> Task brief: Can you arrange the records below as a numbered list with the blank lines and the pictures left out?

> Dataset records:
++++

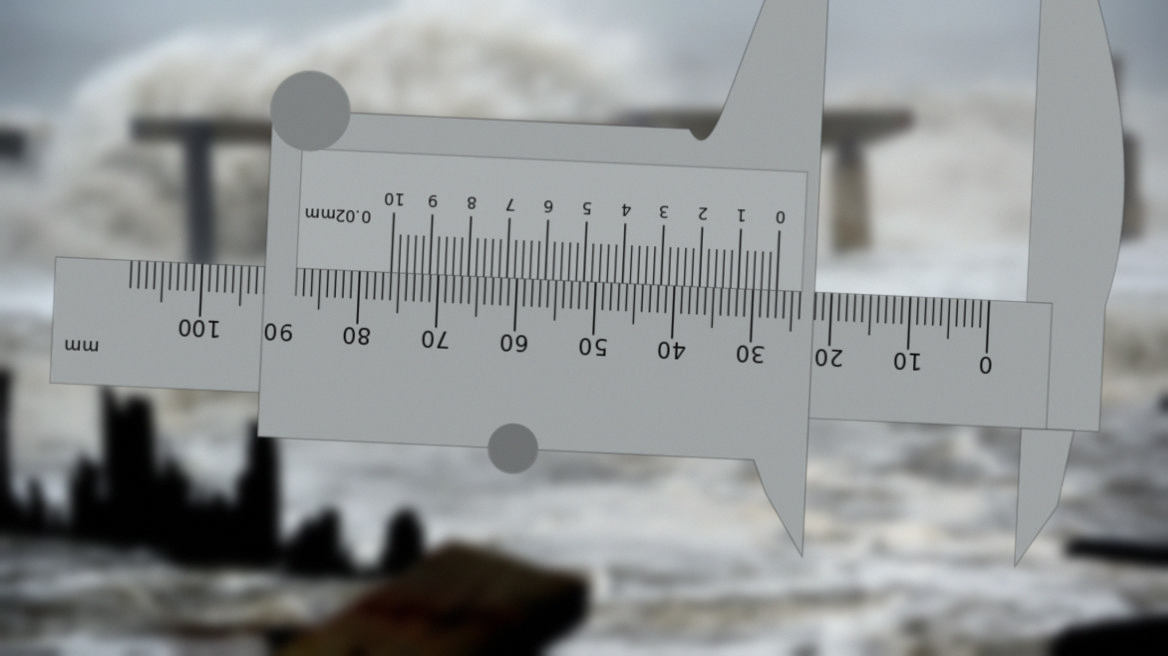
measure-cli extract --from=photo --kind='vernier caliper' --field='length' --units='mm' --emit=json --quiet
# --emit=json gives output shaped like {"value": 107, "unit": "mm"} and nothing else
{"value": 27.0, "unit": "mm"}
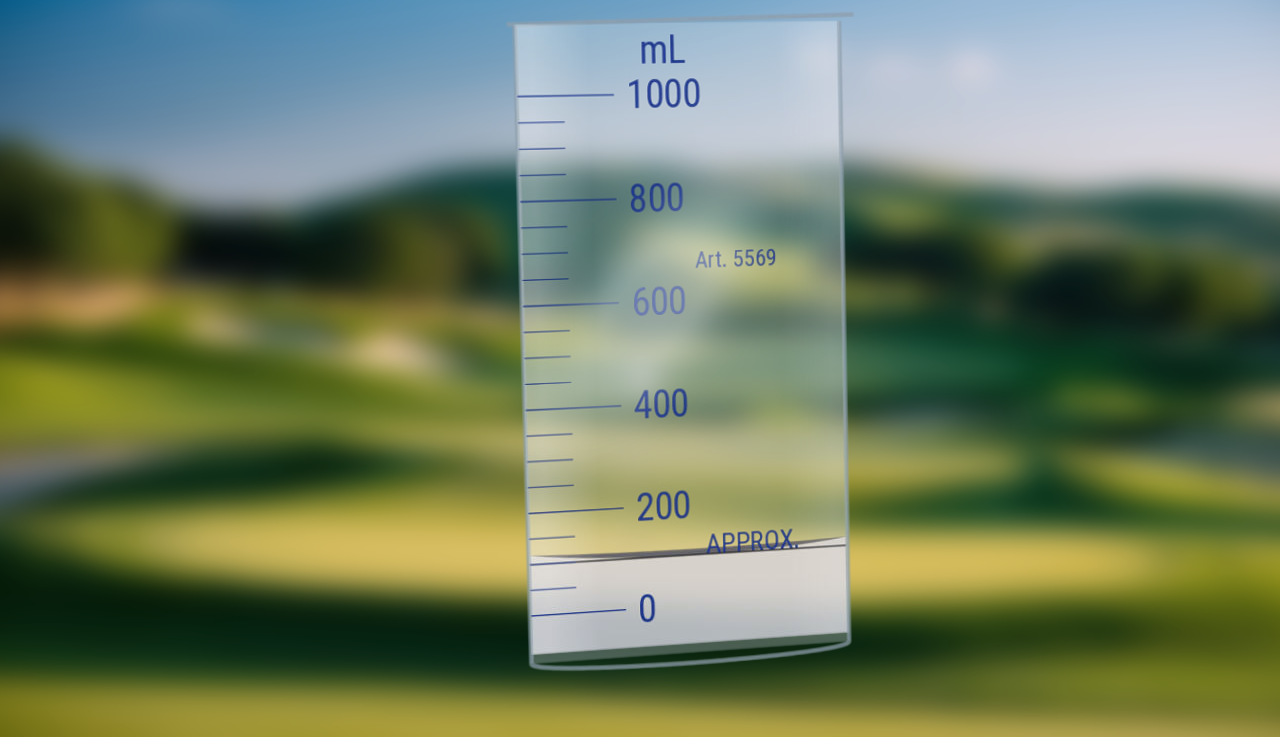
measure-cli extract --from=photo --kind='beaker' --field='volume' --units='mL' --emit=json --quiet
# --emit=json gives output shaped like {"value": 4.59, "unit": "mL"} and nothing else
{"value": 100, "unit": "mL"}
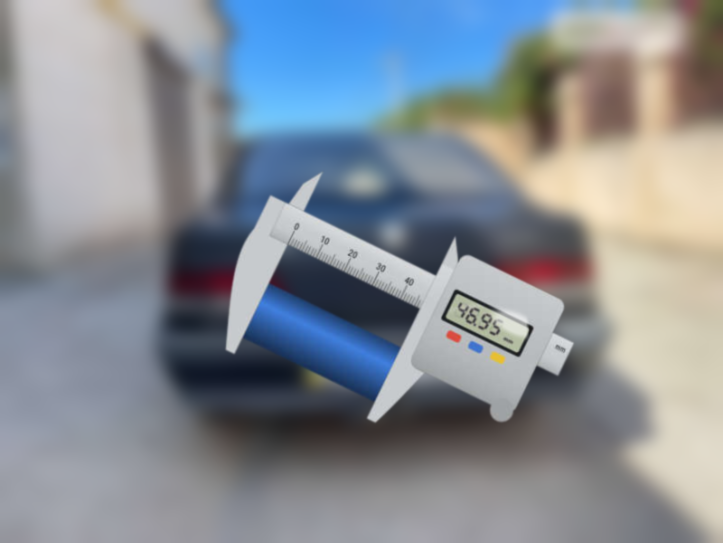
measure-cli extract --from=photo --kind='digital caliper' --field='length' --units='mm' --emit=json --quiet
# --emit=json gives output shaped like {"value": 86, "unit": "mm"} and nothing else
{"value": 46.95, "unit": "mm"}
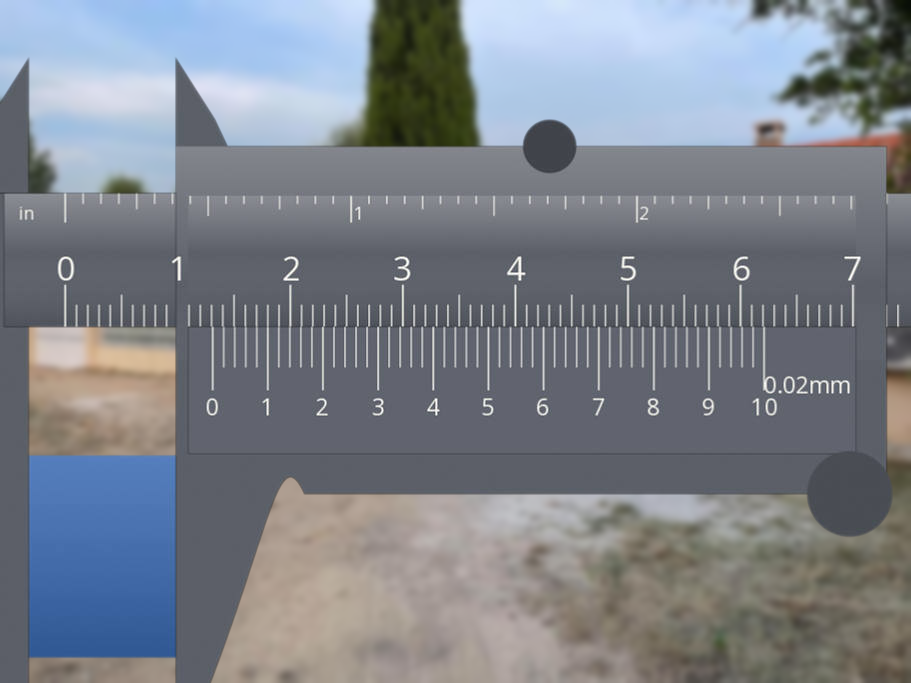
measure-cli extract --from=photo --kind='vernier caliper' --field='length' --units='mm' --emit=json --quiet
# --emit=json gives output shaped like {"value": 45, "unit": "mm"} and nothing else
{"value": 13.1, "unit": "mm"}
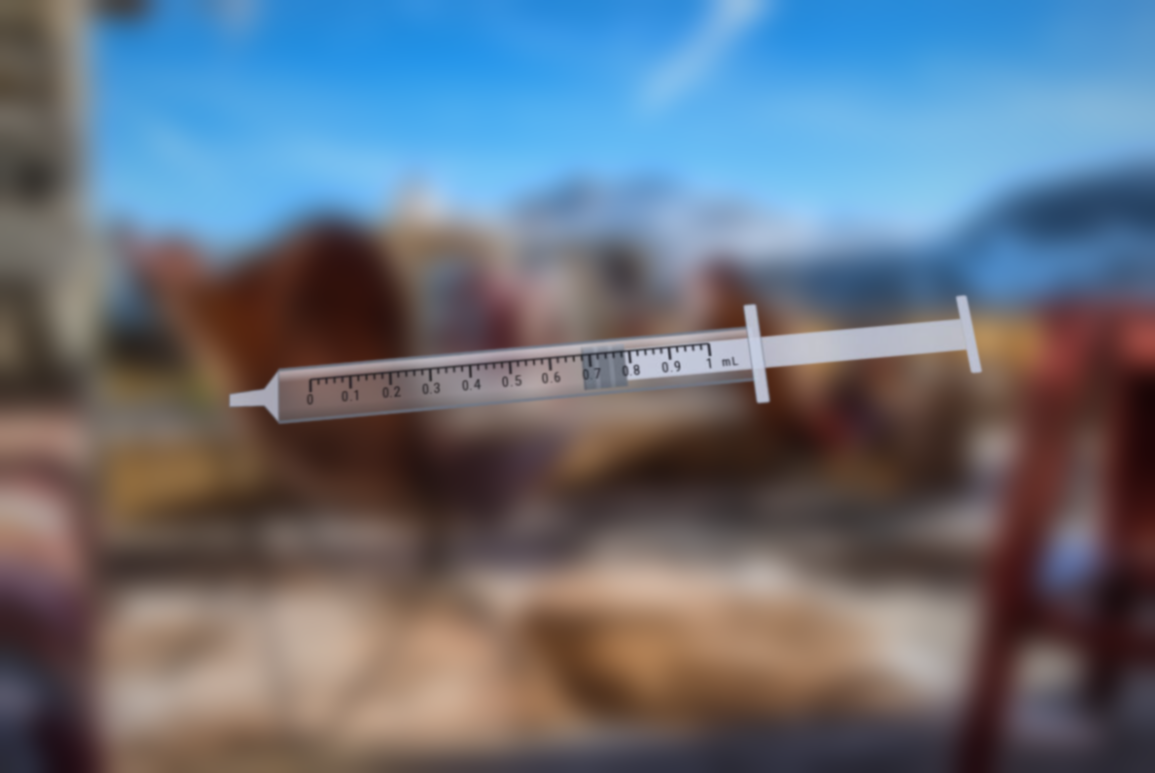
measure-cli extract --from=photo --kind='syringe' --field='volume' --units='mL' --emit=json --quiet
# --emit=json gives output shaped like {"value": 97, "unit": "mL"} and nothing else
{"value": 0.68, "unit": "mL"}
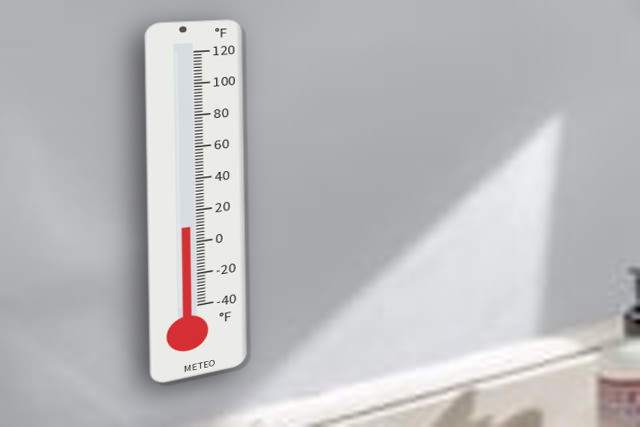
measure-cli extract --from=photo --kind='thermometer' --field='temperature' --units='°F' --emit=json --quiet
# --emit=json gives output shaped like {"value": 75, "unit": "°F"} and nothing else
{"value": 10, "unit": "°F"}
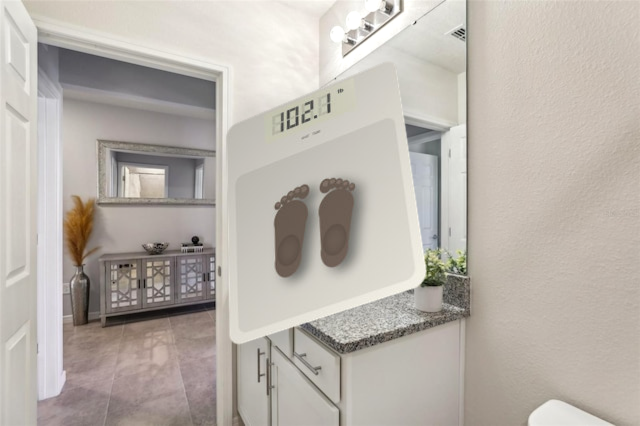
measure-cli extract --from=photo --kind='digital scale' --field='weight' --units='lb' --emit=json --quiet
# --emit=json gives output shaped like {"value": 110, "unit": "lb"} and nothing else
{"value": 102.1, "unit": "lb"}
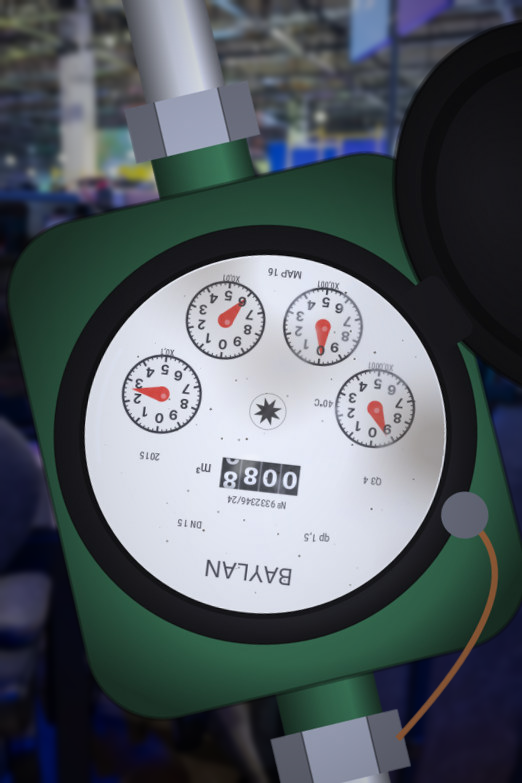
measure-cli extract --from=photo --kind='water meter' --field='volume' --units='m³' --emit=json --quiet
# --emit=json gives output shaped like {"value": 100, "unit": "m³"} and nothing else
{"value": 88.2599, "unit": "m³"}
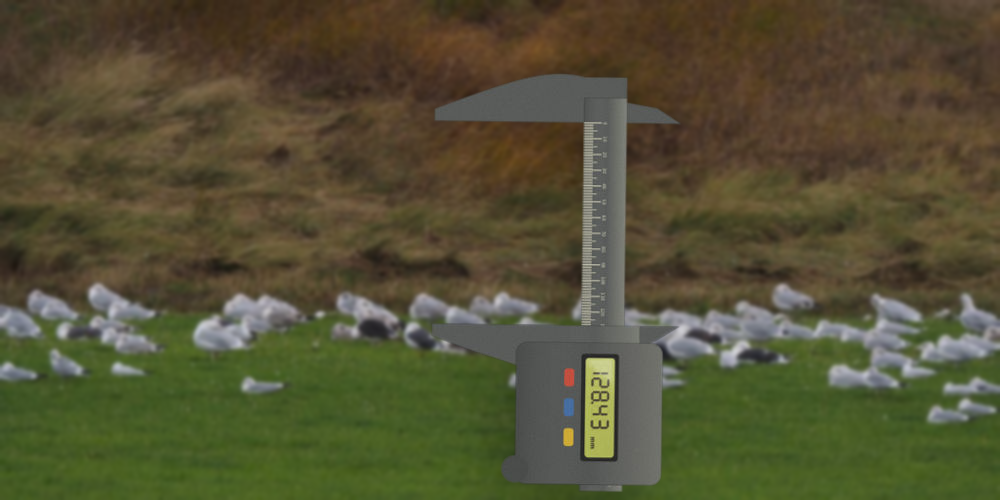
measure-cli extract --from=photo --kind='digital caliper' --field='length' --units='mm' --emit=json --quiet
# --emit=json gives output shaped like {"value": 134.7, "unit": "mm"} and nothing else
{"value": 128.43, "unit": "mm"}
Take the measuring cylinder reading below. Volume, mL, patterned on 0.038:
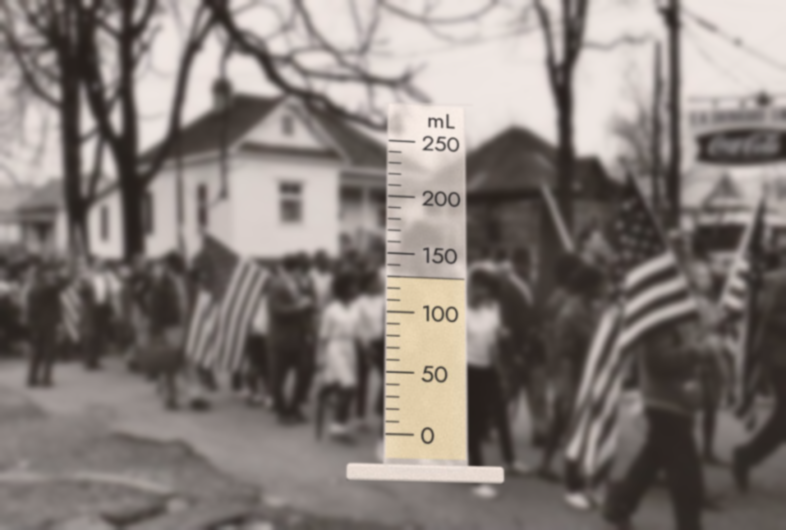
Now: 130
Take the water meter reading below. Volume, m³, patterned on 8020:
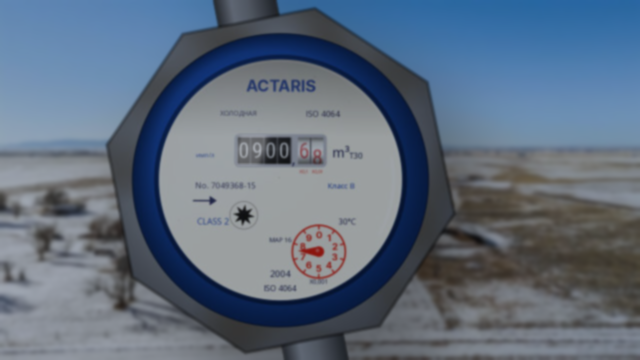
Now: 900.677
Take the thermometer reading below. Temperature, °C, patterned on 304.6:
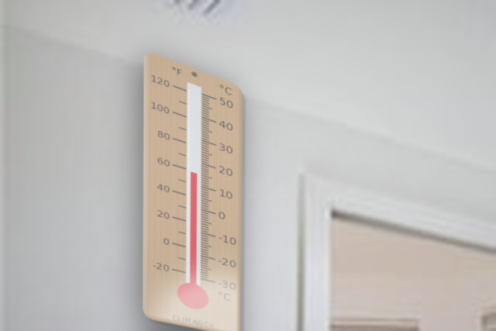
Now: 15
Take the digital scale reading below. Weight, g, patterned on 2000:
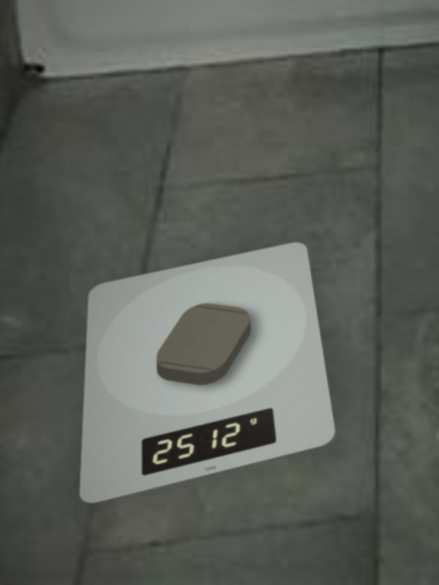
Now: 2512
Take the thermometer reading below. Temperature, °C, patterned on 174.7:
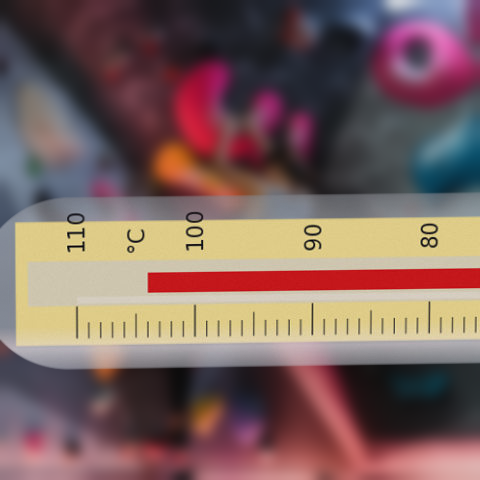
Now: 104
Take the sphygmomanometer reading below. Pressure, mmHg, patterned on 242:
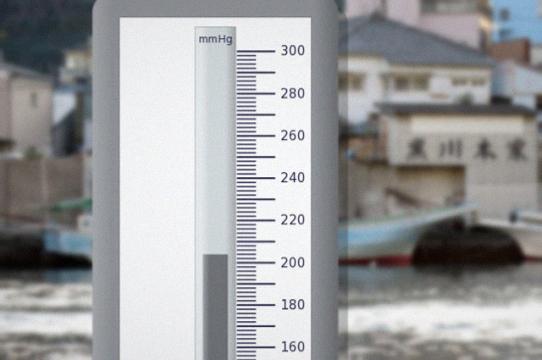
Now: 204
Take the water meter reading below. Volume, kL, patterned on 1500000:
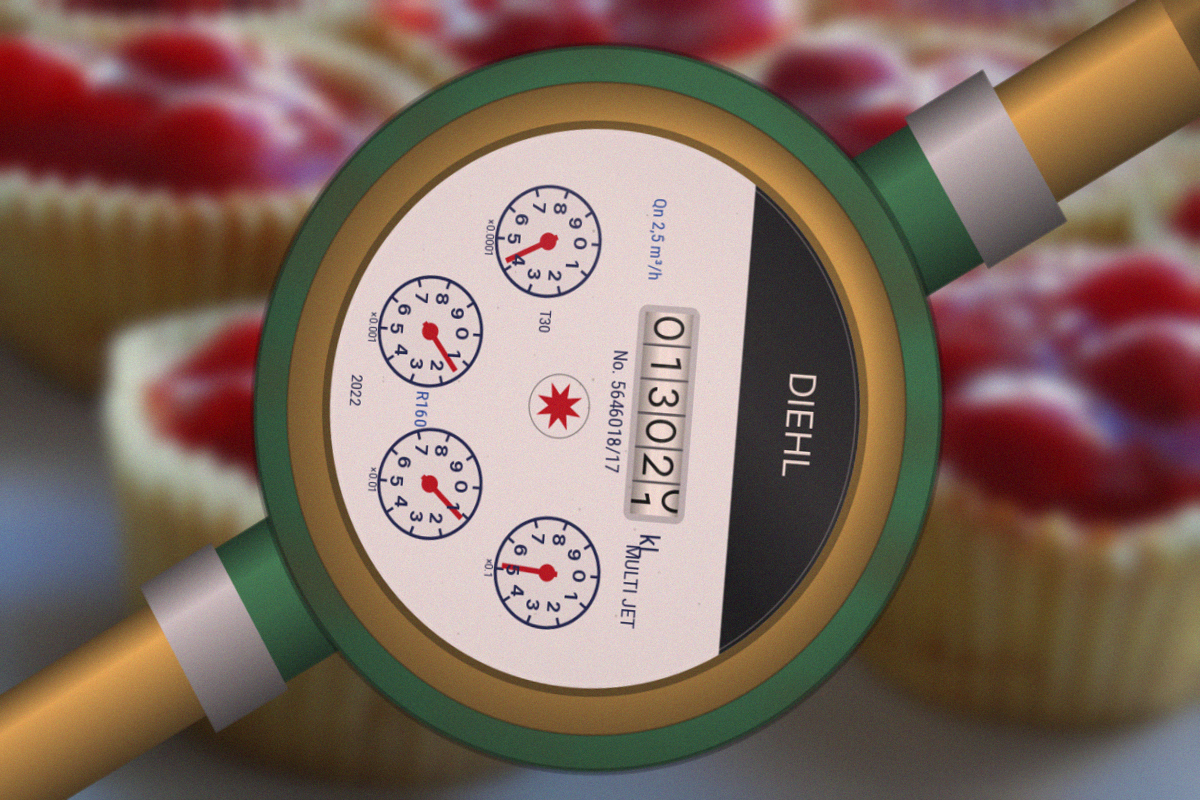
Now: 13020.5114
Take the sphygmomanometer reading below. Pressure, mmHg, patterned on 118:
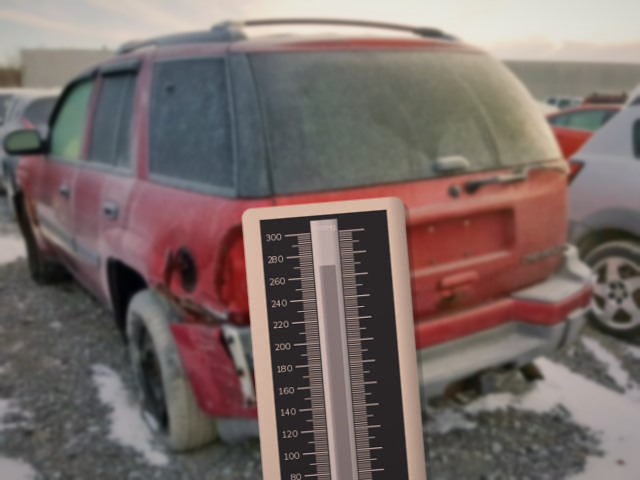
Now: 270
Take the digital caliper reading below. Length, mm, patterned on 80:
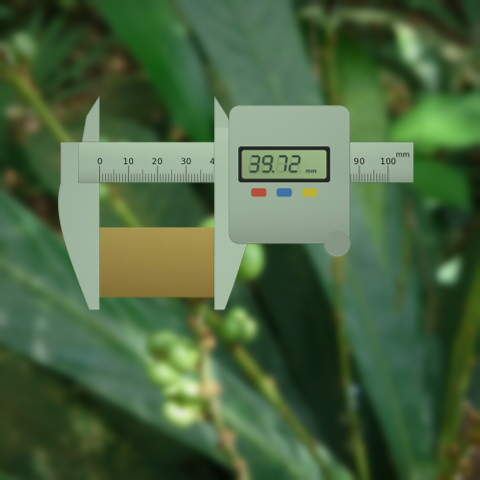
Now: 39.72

++++

> Output of the exercise:
1. measure-cli extract --from=photo --kind='vernier caliper' --field='length' --units='mm' --emit=json --quiet
2. # --emit=json gives output shaped like {"value": 107, "unit": "mm"} and nothing else
3. {"value": 27.0, "unit": "mm"}
4. measure-cli extract --from=photo --kind='beaker' --field='volume' --units='mL' --emit=json --quiet
5. # --emit=json gives output shaped like {"value": 4.59, "unit": "mL"} and nothing else
6. {"value": 100, "unit": "mL"}
7. measure-cli extract --from=photo --kind='digital caliper' --field='length' --units='mm' --emit=json --quiet
8. # --emit=json gives output shaped like {"value": 86, "unit": "mm"} and nothing else
9. {"value": 46.95, "unit": "mm"}
10. measure-cli extract --from=photo --kind='vernier caliper' --field='length' --units='mm' --emit=json --quiet
11. # --emit=json gives output shaped like {"value": 45, "unit": "mm"} and nothing else
12. {"value": 13.1, "unit": "mm"}
13. measure-cli extract --from=photo --kind='syringe' --field='volume' --units='mL' --emit=json --quiet
14. # --emit=json gives output shaped like {"value": 97, "unit": "mL"} and nothing else
15. {"value": 0.68, "unit": "mL"}
16. measure-cli extract --from=photo --kind='thermometer' --field='temperature' --units='°F' --emit=json --quiet
17. # --emit=json gives output shaped like {"value": 75, "unit": "°F"} and nothing else
18. {"value": 10, "unit": "°F"}
19. measure-cli extract --from=photo --kind='digital scale' --field='weight' --units='lb' --emit=json --quiet
20. # --emit=json gives output shaped like {"value": 110, "unit": "lb"} and nothing else
21. {"value": 102.1, "unit": "lb"}
22. measure-cli extract --from=photo --kind='water meter' --field='volume' --units='m³' --emit=json --quiet
23. # --emit=json gives output shaped like {"value": 100, "unit": "m³"} and nothing else
24. {"value": 88.2599, "unit": "m³"}
25. measure-cli extract --from=photo --kind='digital caliper' --field='length' --units='mm' --emit=json --quiet
26. # --emit=json gives output shaped like {"value": 134.7, "unit": "mm"} and nothing else
27. {"value": 128.43, "unit": "mm"}
28. Take the measuring cylinder reading below. Volume, mL, patterned on 0.038:
29. Now: 130
30. Take the water meter reading below. Volume, m³, patterned on 8020:
31. Now: 900.677
32. Take the thermometer reading below. Temperature, °C, patterned on 304.6:
33. Now: 15
34. Take the digital scale reading below. Weight, g, patterned on 2000:
35. Now: 2512
36. Take the thermometer reading below. Temperature, °C, patterned on 174.7:
37. Now: 104
38. Take the sphygmomanometer reading below. Pressure, mmHg, patterned on 242:
39. Now: 204
40. Take the water meter reading below. Volume, kL, patterned on 1500000:
41. Now: 13020.5114
42. Take the sphygmomanometer reading below. Pressure, mmHg, patterned on 118:
43. Now: 270
44. Take the digital caliper reading below. Length, mm, patterned on 80:
45. Now: 39.72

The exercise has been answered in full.